If you have answered “YES” to four or more of these questions, Counseling, Al-Anon, NAR-ANON or Therapy may be able to assist you with the answers that you are looking for.
Our 800RecoveryHub site offers free and confidential help

11 thoughts on “My Child Has a Problem with Drugs

  1. This post covers so many important aspects of kids and drug use. Not so long ago, I was the parent asking these questions and searching for answers and resources. In particular, I appreciate the questionnaire and suggestions for parents on what to do for themselves. It often takes a long time before a kid is ready and willing to stop drug use – it did for us. In time, however, when your kid is ready, they will accept help. Thanks for an informative post that I wish I had read at the start of our family’s journey; that’s why posts like yours are so important.

    Liked by 1 person

  2. Reblogged this on Our Young Addicts and commented:
    Here’s a post I wish had been around when our son started using drugs. This is informative and realistic. In particular, check out the questions for parents and the suggestions it offers. One of the hardest things for us was recognizing our son’s drug problem long before he was ready to admit it let alone accept help. In time, however, he successfully completed treatment (not the first couple of times) and has embraced sobriety and recovery.

    Liked by 1 person

  3. Reblogged this on #Uniteforsupport and commented:
    If you are like me and are living the life of addiction and your not an addict, then this is a MUST READ. I can not stress enough the importance of awareness and support. I spent the first two years battling my son’s addiction without any help and it is hell. Embarrassment, shame, not wanting your child to be judged, shock and fear are all excuses to hide from the reality of addiction, only this disease knows no race, gender, status or age and can happen to the best of us. We need to accept what is happening, stand up for our loved ones and take any action we can to prevent their lives from being cut short. Remember, if WE are embarrassed, struggling and unsure of what to do….how do you think they feel?! Open your hearts to them and help guide them….it’s our only defense. This post is EVERYTHING I wish I read at the start of my family’s descend into hell.

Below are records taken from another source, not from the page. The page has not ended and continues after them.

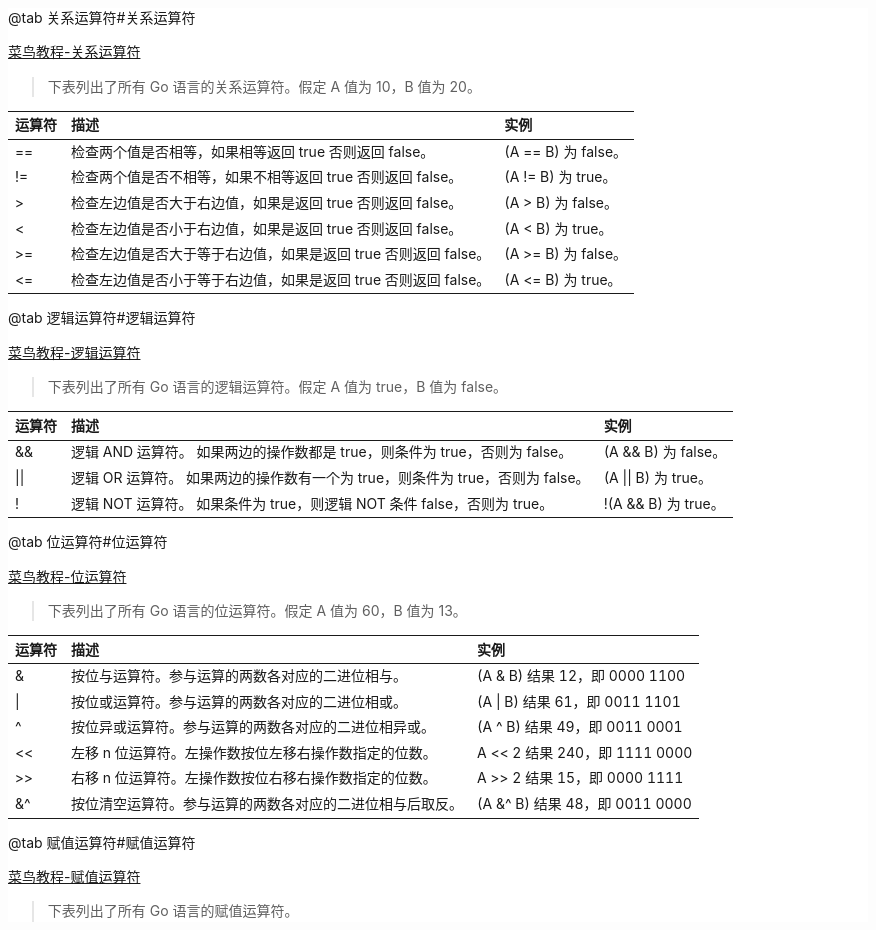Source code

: @tab 关系运算符#关系运算符

[菜鸟教程-关系运算符](https://www.runoob.com/go/go-operators.html)

> 下表列出了所有 Go 语言的关系运算符。假定 A 值为 10，B 值为 20。

| 运算符 | 描述                                                           | 实例                |
| :----- | :------------------------------------------------------------- | :------------------ |
| ==     | 检查两个值是否相等，如果相等返回 true 否则返回 false。         | (A == B) 为 false。 |
| !=     | 检查两个值是否不相等，如果不相等返回 true 否则返回 false。     | (A != B) 为 true。  |
| >      | 检查左边值是否大于右边值，如果是返回 true 否则返回 false。     | (A > B) 为 false。  |
| <      | 检查左边值是否小于右边值，如果是返回 true 否则返回 false。     | (A < B) 为 true。   |
| >=     | 检查左边值是否大于等于右边值，如果是返回 true 否则返回 false。 | (A >= B) 为 false。 |
| <=     | 检查左边值是否小于等于右边值，如果是返回 true 否则返回 false。 | (A <= B) 为 true。  |

@tab 逻辑运算符#逻辑运算符

[菜鸟教程-逻辑运算符](https://www.runoob.com/go/go-operators.html)

> 下表列出了所有 Go 语言的逻辑运算符。假定 A 值为 true，B 值为 false。

| 运算符 | 描述                                                                          | 实例                 |
| :----- | :---------------------------------------------------------------------------- | :------------------- |
| &&     | 逻辑 AND 运算符。 如果两边的操作数都是 true，则条件为 true，否则为 false。    | (A && B) 为 false。  |
| \|\|   | 逻辑 OR 运算符。 如果两边的操作数有一个为 true，则条件为 true，否则为 false。 | (A \|\| B) 为 true。 |
| !      | 逻辑 NOT 运算符。 如果条件为 true，则逻辑 NOT 条件 false，否则为 true。       | !(A && B) 为 true。  |

@tab 位运算符#位运算符

[菜鸟教程-位运算符](https://www.runoob.com/go/go-operators.html)

> 下表列出了所有 Go 语言的位运算符。假定 A 值为 60，B 值为 13。

| 运算符 | 描述                                                     | 实例                           |
| :----- | :------------------------------------------------------- | :----------------------------- |
| &      | 按位与运算符。参与运算的两数各对应的二进位相与。         | (A & B) 结果 12，即 0000 1100  |
| \|     | 按位或运算符。参与运算的两数各对应的二进位相或。         | (A \| B) 结果 61，即 0011 1101 |
| ^      | 按位异或运算符。参与运算的两数各对应的二进位相异或。     | (A ^ B) 结果 49，即 0011 0001  |
| <<     | 左移 n 位运算符。左操作数按位左移右操作数指定的位数。    | A << 2 结果 240，即 1111 0000  |
| >>     | 右移 n 位运算符。左操作数按位右移右操作数指定的位数。    | A >> 2 结果 15，即 0000 1111   |
| &^     | 按位清空运算符。参与运算的两数各对应的二进位相与后取反。 | (A &^ B) 结果 48，即 0011 0000 |

@tab 赋值运算符#赋值运算符

[菜鸟教程-赋值运算符](https://www.runoob.com/go/go-operators.html)

> 下表列出了所有 Go 语言的赋值运算符。
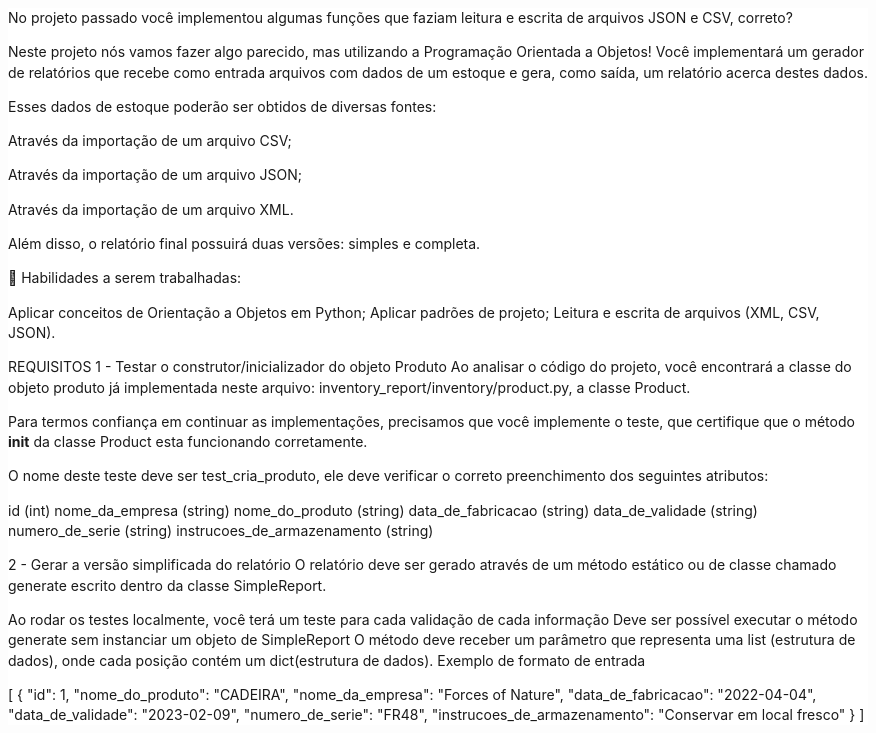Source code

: No projeto passado você implementou algumas funções que faziam leitura e escrita de arquivos JSON e CSV, correto?

Neste projeto nós vamos fazer algo parecido, mas utilizando a Programação Orientada a Objetos! Você implementará um gerador de relatórios que recebe como entrada arquivos com dados de um estoque e gera, como saída, um relatório acerca destes dados.

Esses dados de estoque poderão ser obtidos de diversas fontes:

Através da importação de um arquivo CSV;

Através da importação de um arquivo JSON;

Através da importação de um arquivo XML.

Além disso, o relatório final possuirá duas versões: simples e completa.

🚵 Habilidades a serem trabalhadas:

Aplicar conceitos de Orientação a Objetos em Python;
Aplicar padrões de projeto;
Leitura e escrita de arquivos (XML, CSV, JSON).

REQUISITOS
1 - Testar o construtor/inicializador do objeto Produto
Ao analisar o código do projeto, você encontrará a classe do objeto produto já implementada neste arquivo: inventory_report/inventory/product.py, a classe Product.

Para termos confiança em continuar as implementações, precisamos que você implemente o teste, que certifique que o método __init__ da classe Product esta funcionando corretamente.

O nome deste teste deve ser test_cria_produto, ele deve verificar o correto preenchimento dos seguintes atributos:

id (int)
nome_da_empresa (string)
nome_do_produto (string)
data_de_fabricacao (string)
data_de_validade (string)
numero_de_serie (string)
instrucoes_de_armazenamento (string)

2 - Gerar a versão simplificada do relatório
O relatório deve ser gerado através de um método estático ou de classe chamado generate escrito dentro da classe SimpleReport.

Ao rodar os testes localmente, você terá um teste para cada validação de cada informação
Deve ser possível executar o método generate sem instanciar um objeto de SimpleReport
O método deve receber um parâmetro que representa uma list (estrutura de dados), onde cada posição contém um dict(estrutura de dados).
Exemplo de formato de entrada

   [
     {
       "id": 1,
       "nome_do_produto": "CADEIRA",
       "nome_da_empresa": "Forces of Nature",
       "data_de_fabricacao": "2022-04-04",
       "data_de_validade": "2023-02-09",
       "numero_de_serie": "FR48",
       "instrucoes_de_armazenamento": "Conservar em local fresco"
     }
   ]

This post may be exactly what you need to read in order to help yourself or someone you know struggling with this horrible disease

    Liked by 1 person

  4. I had a friend in high school that suffered from a drug addiction. It was a touchy subject, but I like your tip about being able to have the right conversation with them. You’re right, showing love and support is really helpful. I’ll be sure to keep your tips in mind if I face this with other kids in the future.


  5. This is such a heart-breaking thing to have to hear or witness. I remember coming across those who were addicted. Like it is said in the article, the use of them can affect the mind and how it responds in decision-making, learning, etc. Having also been involve in programs to help drug addicted children or troubled youth, this article would prove beneficial to those seeking help.

    Liked by 1 person

    1. I am glad you liked the information. I went over to your website. You have some awesome blog articles. The Rave Party and Addiction connection piece is very timely. I went ahead and signed up for your newsletter.


  6. I really don’t know what I would do if I found that my kid was abusing drugs. I would definitely get him help and make sure that we were able to get clean and off them as soon as possible. I had a number of friends that abused drugs in high school and I saw so many outcomes from that. Some were taken to get help and others were just punished severely. I think that the ones that were taken in were better off because they got to learn how to get off the drugs and the reasons why they shouldn’t use at all.


  7. I didn’t know that drugs had so much effect on the brain. My boyfriends dad has been addicted for almost 15 years, and my boyfriend hasn’t been able to figure out why he won’t stop. I will have to tell him that drugs change the brain that drastically. Thanks for sharing!